**Problems:**
a: List every particle species that the passage on balance functions in small collision systems names.
b: Please carry on the passage on balance functions in small collision systems, starting after its final sentence.

**Source passage:**
· · · · ·
C. Event Shape Sensitivity

• Jet-like events (Low $S_0$): Consistently yield narrower balance function widths across all models, reflecting back-to-back partonic scattering and collimated fragmentation.
• Isotropic events (High $S_0$): Yield broader widths. In EPOS-LHC, the distinction between jet-like and isotropic events persists even at high multiplicities for pions and kaons, indicating that event shape selection remains a powerful tool to probe underlying dynamics even in high-density environments.

5. Significance and Conclusion

The study demonstrates that particle-identified balance functions are a powerful tool to disentangle microscopic and macroscopic mechanisms in small collision systems.

1. Evidence of Collectivity: The specific pattern observed in EPOS-LHC (narrower $\Delta \phi$ and broader $\Delta y$ with increasing multiplicity) serves as a characteristic signature of collective hydrodynamic expansion, distinct from the monotonic narrowing seen in purely microscopic models like PYTHIA 8.
2. Role of Baryon Number: The strong response of protons to the hydrodynamic core suggests that baryon number transport is highly sensitive to collective flow, providing a unique probe for medium-like behavior.
· · · · ·
**Data provided:**

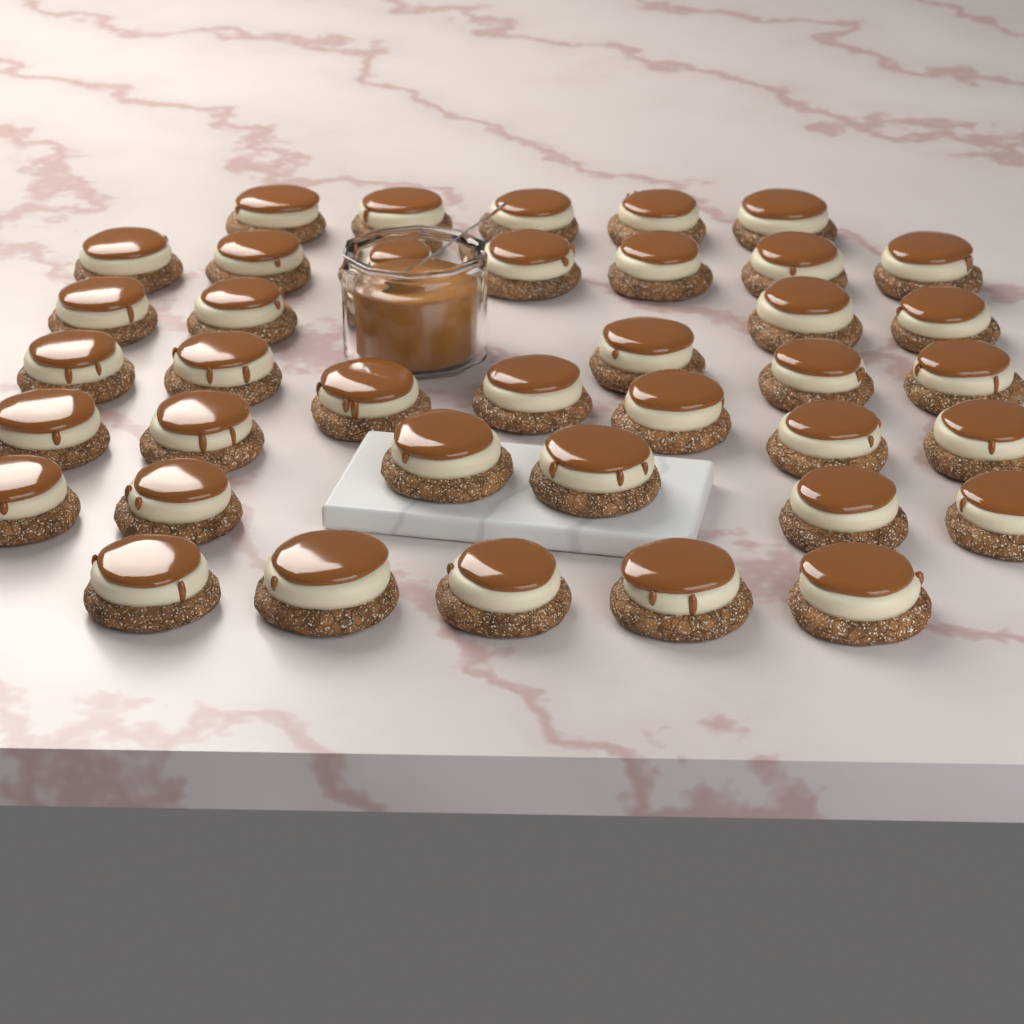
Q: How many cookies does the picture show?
· · · · ·
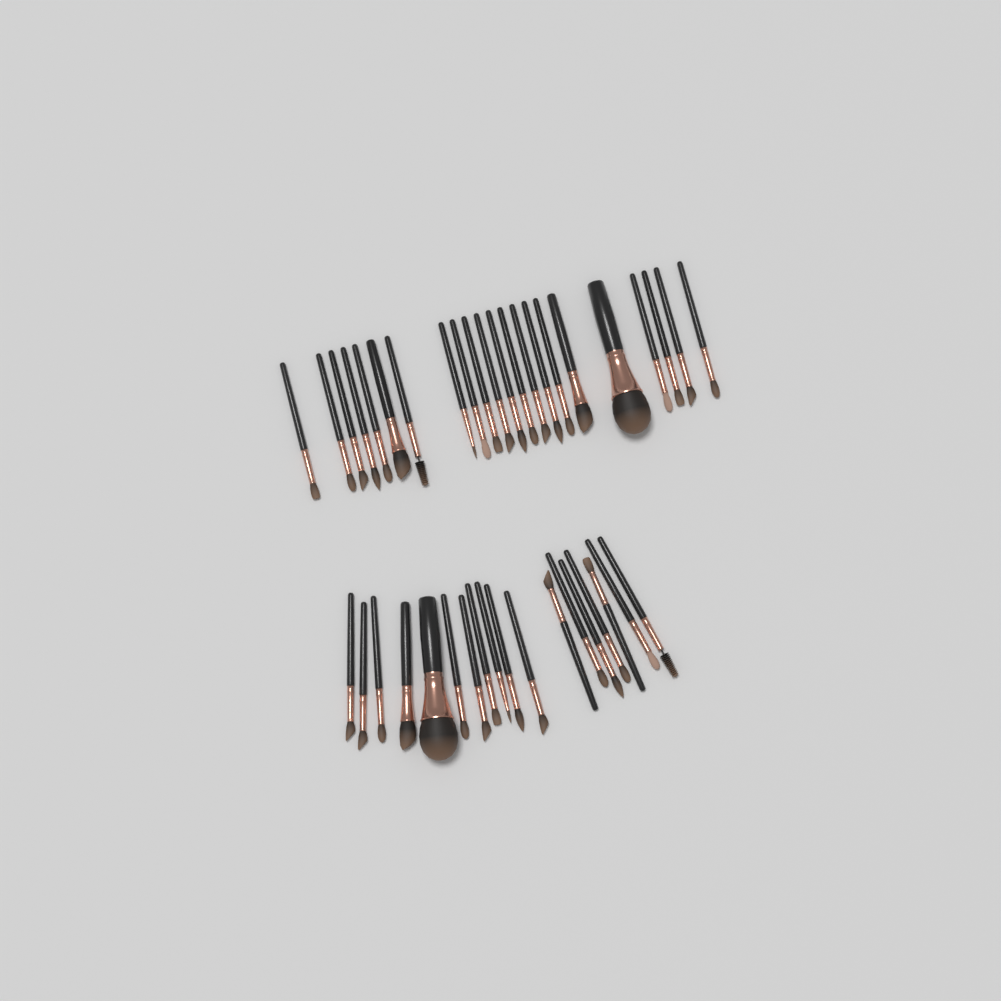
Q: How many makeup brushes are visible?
· · · · ·
**Expected responses:**
a: pions, kaons, protons

b:
3. Methodological Insight: The results validate that selecting events by transverse spherocity allows researchers to isolate jet-like vs. isotropic dynamics, offering a way to study the emergence of collectivity in high-multiplicity $pp$ collisions.

Conclusion: The paper concludes that multidimensional balance function measurements (dependent on species, multiplicity, and event shape) are essential for understanding the transition from independent fragmentation to collective medium-like behavior in high-energy $pp$ collisions. The results suggest that high-multiplicity $pp$ collisions may indeed host a transient, medium-like phase characterized by hydrodynamic flow, particularly evident in the transport of baryons and strange quarks.